Before we close the book on the 2020 NFL draft for the Patriots, I have a few things left to get off my chest on why I was so underwhelmed with their performance over the three days last week.
Topics include: Kyle Dugger, Damien Harris & Belichick's history; not taking a receiver and making the offense wait; overpaying for Dalton Keene; and the over-reliance on Michigan players and the rise of Jedd Fisch. My grievances do not include not taking a quarterback, where anyone beyond Joe Burrow or Tua Tagovailoa was not an upgrade over Jarrett Stidham.
We also get into the NFL, typically, flying into the season with blinders on to the pandemic, and why it might be wise for teams to carry an extra veteran quarterback into the season amid the uncertainty.
But first, our airing of Patriots draft grievances:
1. Kyle Dugger, Damien Harris & Belichick's history.

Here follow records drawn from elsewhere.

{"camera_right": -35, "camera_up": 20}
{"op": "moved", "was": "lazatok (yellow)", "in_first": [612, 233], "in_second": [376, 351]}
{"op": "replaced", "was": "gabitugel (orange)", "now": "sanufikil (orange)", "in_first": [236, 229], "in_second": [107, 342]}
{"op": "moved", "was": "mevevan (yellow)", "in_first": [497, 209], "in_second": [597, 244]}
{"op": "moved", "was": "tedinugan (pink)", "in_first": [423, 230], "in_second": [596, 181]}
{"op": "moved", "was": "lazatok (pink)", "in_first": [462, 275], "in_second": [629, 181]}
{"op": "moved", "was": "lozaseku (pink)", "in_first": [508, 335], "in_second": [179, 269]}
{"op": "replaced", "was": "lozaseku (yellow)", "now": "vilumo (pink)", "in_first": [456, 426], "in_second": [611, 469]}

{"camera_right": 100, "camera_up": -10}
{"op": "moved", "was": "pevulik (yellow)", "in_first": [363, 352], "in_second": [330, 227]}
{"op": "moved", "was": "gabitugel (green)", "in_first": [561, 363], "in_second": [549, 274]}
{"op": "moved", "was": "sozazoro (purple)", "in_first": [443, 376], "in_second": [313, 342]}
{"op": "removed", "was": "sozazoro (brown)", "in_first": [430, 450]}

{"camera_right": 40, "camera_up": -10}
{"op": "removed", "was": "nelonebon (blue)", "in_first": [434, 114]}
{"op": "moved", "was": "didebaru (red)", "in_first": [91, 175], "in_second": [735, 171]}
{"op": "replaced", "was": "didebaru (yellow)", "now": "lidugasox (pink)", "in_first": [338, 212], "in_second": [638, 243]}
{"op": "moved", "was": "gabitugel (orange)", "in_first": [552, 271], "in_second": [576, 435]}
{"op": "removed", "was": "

I think Kyle Dugger eventually will be a good player for the Patriots. He possesses all the tools to be a better player than Patrick Chung, provided Dugger is as mentally as tough as the strong safety. He's younger, hopefully more durable (despite a mildly concerning injury history for Dugger), he's a more explosive athlete and is bigger. So it makes sense, considering Chung will be 33 this season.
But unless Bill Belichick knows something we don't about Chung possibly pulling a Rob Ninkovich and retiring as training camp starts, when is Dugger going to play outside of a few matchup games here and there? Players drafted in the second round — certainly 37th overall as the team's first selection — should be expected to be a starter by the end of their rookie season. Outside of an injury to Chung — who is a Belichick favorite — how is Dugger going to see the field (watch Chung get hurt in Week 1 and Dugger plays well the entire season ... bleh)? They already have Terrence Brooks as an emergency player and he'll be in the system for a second-straight year.
Why the need for Dugger this season or even next year (Chung, Devin McCourty and Adrian Phillips are all under contract through next season)? Belichick has drafted 34 defensive backs with the Patriots. Do you know how many have started five or more games as rookies? Six.
And four of those players (Darius Butler, McCourty, Alfonzo Dennard, Logan Ryan) were taken during a time when the Patriots' defense, especially the secondary, was severely challenged to get off the field.
Dugger is coming to one of the league's best defenses where no one (outside of the expendable Duron Harmon) was lost from the league's best secondary. If Dugger was drafted to replace Kyle Van Noy or Jamie Collins or Danny Shelton, then I could totally understand it. But this pick makes little sense unless the Patriots know something we don't about Chung. Dugger could be another Damien Harris or Joejuan Williams — players drafted highly at positions already stacked and they never saw the field for at least one season, if not two. How did their rookie seasons go? Think the Patriots could have used some help, last year and this year, at other positions ... maybe on offense?
When you factor in Belichick's terrible history picking defensive backs in the same round, the Dugger selection is downright puzzling.
(By the way, Chung's average Approximate Value his first four seasons in New England before he was basically pushed out the door to sign with Philly in 2013 was 3.0 ... it's 5.2 since was re-signed as a street free agent — he's almost been twice the player).
2. Not taking a receiver and making the offense wait again.